Eventually Miss Mitford moved to history--"by way of fiction," as Louis Auchincloss put it. In 1954 she wrote a biography of Madame de Pompadour and in 1966 her study of Louis XIV. Her most recent book, "Frederick the Great," was published three years ago.

"She seems to have brought a new talent to the study of history," Mr. Auchincloss wrote in 1969, "that of the sophisticated, worldly wise observer, who is able to penetrate old archives with a fresh eye for qualities in the dead that she is specially qualified to recognize."...


We see Nancy Mitford's fresh eye on the subject of cats.  Everybody loves kittens, to read the literature. Mitford wrote to her mother on December 16, 1959: "
Alas old animals are so much nicer. I love my cat now but it took about eight years."

This from the Oxford Book of Humorous Quotations (1995).


December 15, 2014

December 15, 1930

Edna O'Brien in the title of  her memoir Country Girl: A Memoir, (2012) references her first novel, The Country Girls (1960) which scandalized her Irish parish. and led, fifty years after Joyce, to her leaving Ireland. Now of course she is lauded for her novels, plays, biographies. A president of Ireland has praised her creativity.

We learn from her memoirs that, there were cats in her first children's book, and signs about cats in the woods near the villa she rents to write a book in solitude. But no cats in her household that she mentions, in looking back. I run into this a lot, of course, in researching for these notes, but usually, and I am not sure why, when someone's prose really impresses, they turn out to also like cats.  


And O'Brien's article about Constance Garnett (in the Guardian) is lovely prose:

There is a postcard on my desk of an Édouard Vuillard painting called Two Women Under the Lamp. The room has a warm, welcoming glow, and I sometimes think which of the sympathetic, scholarly women I would like to sit with there. Invariably, I choose Constance Garnett.

Garnett translated 73 volumes of Russian literature, which included Tolstoy, Turgenev, Dostoevsky, Gogol, Herzen and many others, .... Chance put her on the life-long path for which she was suited. In 1892, with her fiancé Edward Garnett, she went to Bedford Park to meet Volkhovsky, a revolutionary who had escaped from Russia and was editing an émigré journal called Free Russia. His pen name was Stepniak – a man of the steppe. Constance fell "not a little in love with him" ....
[H]e suggested she translate "those splendid Russians". It was a prodigious undertaking for a Victorian Englishwoman who had been a librarian in the East End of London. Her husband helped her with publication, ensuring that the editions be both inexpensive and available to young people. In time they lived separately; but as might a Russian heroine, she wrote to Edward: "Keep a warm heart to me – independence doesn't go very far."

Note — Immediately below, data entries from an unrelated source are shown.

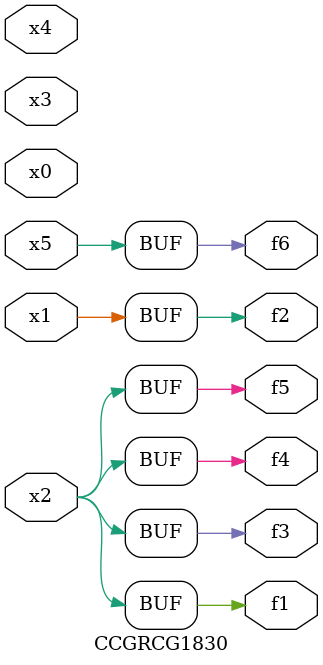
<source format=v>
module CCGRCG1830(
	input x0, x1, x2, x3, x4, x5,
	output f1, f2, f3, f4, f5, f6
);
	assign f1 = x2;
	assign f2 = x1;
	assign f3 = x2;
	assign f4 = x2;
	assign f5 = x2;
	assign f6 = x5;
endmodule

</source>
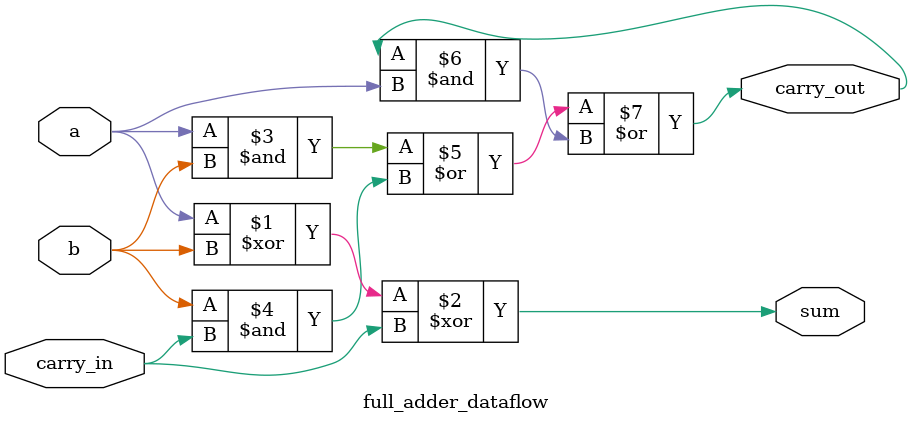
<source format=v>
module full_adder_dataflow(sum, carry_out, a, b, carry_in);
    input a, b, carry_in;
    output sum, carry_out;
    assign sum = a ^ b ^ carry_in;
    assign carry_out = (a & b)|(b & carry_in)|(carry_out & a);
endmodule

</source>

In his life of her, her grandson Richard Garnett describes her, alone in her stone house in Kent, translating and tending her garden; she loved plants almost as much as she loved language. Her life was frugal, her dresses "unambitious", her one seeming luxury a Valor stove with two paraffin wicks, which her adored son, David Garnett, had bought for her. ....


We learn about both authors in O'Brien's comments.